Three days after meeting me, you drove out to Connecticut to buy that tiny rocking chair that only a very small girl could fit in. You’d only been on one date with my mother, but when you returned her to our house you noticed that my brothers had their own chairs for reading aloud time. I sat on the couch with my mother. I was fine with it, but you were not. I used that rocking chair every night for most of my childhood. 

My mother sold that rocking chair after the divorce. I guess she needed the money.
I was the only one who would go fishing with you at 4:30 in the morning. The boys thought fishing was okay, but I, I lived to fish. So every once in awhile, on a Saturday, We drove an hour to where your friend Robert had lots of land and his own pond. While we drove, we said almost nothing. Companionable silence helped us keep our eyes peeled for the hidden entrance to the pond.

Finally we saw the sign and you turned the car onto a long winding dirt road that led to the pond.  As we drove down the road, a warm feeling went from my chest to my stomach.  I opened my window to let the pond sounds in.

“Let’s choose our lures,” you said. We scanned your tackle box which had hundreds of little compartments, each holding a small feathery treasure. You made these lures--calling it your art. They were beautiful. Some green with black, others red with pink. They were furry, feathery, shiny and sparkly, anything to catch a fish’s attention.

You showed me a spot that was flat and had a rock for sitting. You asked me  to cast once to see if I remembered how. Then you left me alone, but not really, since you fished just a few feet away. I couldn’t see you through the brush, but I could hear your movements as you cast the line and reeled your fish in.

When we were hungry, we took a break to eat peanut butter and jelly sandwiches wrapped in wax paper and drink ice-cold pink lemonade from a red plaid thermos poured into tiny paper cups. You would throw green grapes in the air and catch them in your mouth.
You weren’t very nice to my brothers which made me feel sad and guilty. You were always kind to me in that understated way that made me wonder why it was so hard for you to tell it like it was. I am a talker, you are not. You loved my jokes, laughing in that real way with your chin tucked in  and your icy blue eyes twinkling.

There were rough times. The apartment was filled with anger and sadness.

When we moved to Maine from New York City, we weren’t sure why. But we found out later--it was something about embezzlement--and we kept it a secret. Secrets filled our house until our mother couldn’t take it any more. She asked me to tell you to leave. “I’m going to Castine with the boys for the summer,” she said. “Do you think you could tell him I don’t want to be married any more?” I wanted to stay and hang out with my boyfriend that summer, so I agreed.

I was 17 years old on that summer day when I suggested Dos Locos for some Mexican food. “You probably shouldn’t be here when she gets back,” I said. You nodded.

I helped you pack and drove you to the airport a few days later.
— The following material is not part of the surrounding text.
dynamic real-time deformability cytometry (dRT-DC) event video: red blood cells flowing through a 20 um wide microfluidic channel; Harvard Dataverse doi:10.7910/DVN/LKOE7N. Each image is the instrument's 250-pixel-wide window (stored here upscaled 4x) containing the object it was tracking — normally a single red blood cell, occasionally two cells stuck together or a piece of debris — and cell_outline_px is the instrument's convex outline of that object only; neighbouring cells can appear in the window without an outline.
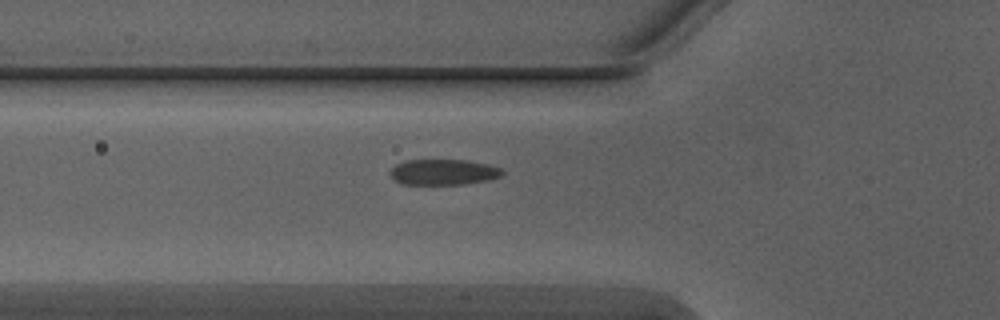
{"species": "Egyptian fruit bat (a non-hibernating species)", "species_latin": "Rousettus aegyptiacus", "temperature_condition": "warm", "stored_images_in_passage": 3, "camera_frame_rate_fps": 3000, "um_per_image_px": 0.085, "animal": {"sex": "male"}, "frame": {"image": 1, "passage_image": 3, "time_ms": 0.667, "image_size_px": [1000, 320], "cell_outline_px": [[504, 176], [492, 180], [464, 184], [400, 184], [392, 180], [388, 172], [396, 164], [404, 160], [468, 160], [488, 164], [504, 168]], "centroid_in_image_um": [37.72, 14.63], "position_along_channel_um": 88.1, "area_um2": 17.28}}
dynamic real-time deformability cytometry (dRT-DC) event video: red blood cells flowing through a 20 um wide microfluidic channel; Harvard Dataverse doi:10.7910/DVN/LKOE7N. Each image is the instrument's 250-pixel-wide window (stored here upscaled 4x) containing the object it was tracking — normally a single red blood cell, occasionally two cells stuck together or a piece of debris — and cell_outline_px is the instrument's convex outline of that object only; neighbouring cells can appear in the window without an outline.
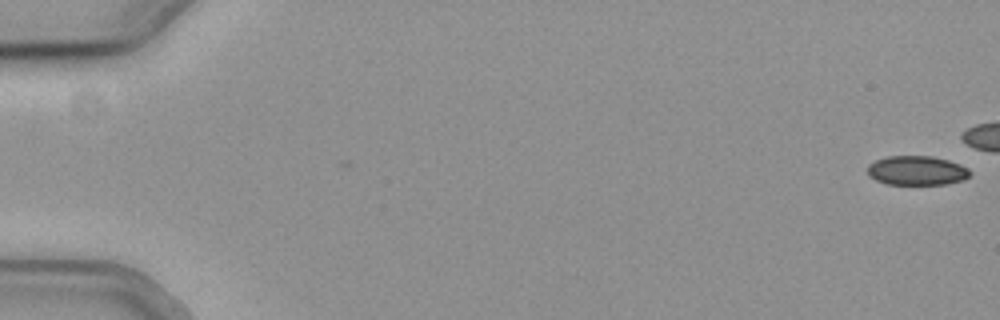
{"species": "common noctule bat (a hibernating species)", "species_latin": "Nyctalus noctula", "temperature_condition": "cold", "stored_images_in_passage": 46, "camera_frame_rate_fps": 3000, "um_per_image_px": 0.085, "animal": {"sex": "female", "body_mass_g": 19.3, "forearm_length_mm": 54.1}, "frame": {"image": 1, "passage_image": 1, "time_ms": 0.0, "image_size_px": [1000, 320], "cell_outline_px": [[972, 172], [964, 180], [944, 184], [888, 184], [876, 180], [868, 176], [868, 164], [876, 160], [888, 156], [932, 156], [948, 160], [960, 164], [968, 168]], "centroid_in_image_um": [77.93, 14.49], "position_along_channel_um": 7.1, "area_um2": 17.51}}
You made some jokes and I smiled so I wouldn’t cry. “Goodbye,” I said as I hugged you by the curb.


  1. You crafted this so beautifully. So much emotion weaved in what the reader can infer, left unsaid. This one broke my heart a little.

  2. I feel the love in your voice, the sadness, too. He wasn't perfect, but he loved you. Oh man, here come the tears.

  3. It is natural for children, I think, to want to focus on the good and not the bad--and you captured this well. I'm still reeling over the details of a teenager being handed the responsibility of ending a marriage. I want to hug that teenager, and tell her I'm sorry she had to grow up so fast.

    1. Thank you for seeing this just as it was intended, soul sister.

  4. Oh, my. This is so powerful, so real and so beautifully written. This slice embodies the Frost quote, "No tears in the writer, no tears in the reader." Tears sting as I type this and my heart is heavy with the sadness and the joy of a complicated love. I agree with Kathleen, that this piece broke my heart a little. Wow.

  5. Wow. Absorbing. There is so much here. What a piece of writing Kimberley.

  6. This piece broke my heart A LOT. How sad for you to have to bear that responsibility as a teenager. I can't even imagine. Despite the very sad ending, I'm glad you can remember those special moments too.

  7. So much to take in in this slice - layers and layers of the stuff that makes us strong and also breaks our hearts.

  8. How gut-wrenching that must have been. So young to be taking on your mother's responsibilities. You had some lovely memories of your life with your stepdad - and so must he. Powerful slice.

  9. This is such an intense and personal slice. I found myself so sad while reading this and thinking of all that you had to go through. I am also happy for the sweet memories that you remembered with your stepdad.

  10. What a difficult journey for you and your step-father.

  11. What a complicated journey for you and your stepdad. My heart breaks for him and you. He tended you so. A beautiful piece of writing.

  12. Being asked to do that and being asked to do that at 17...I'm so sorry.

  13. What a complicated and important relationship! I love how you demonstrated this in this touching slice. Powerful. Sad. Moving! LOVE it!

  14. These posts about your stepfather really feel like a story to me -- they would be great characters to get to know. Both have many layers, with internal and external conflicts to face. It reads so powerfully and you craft these memories so well.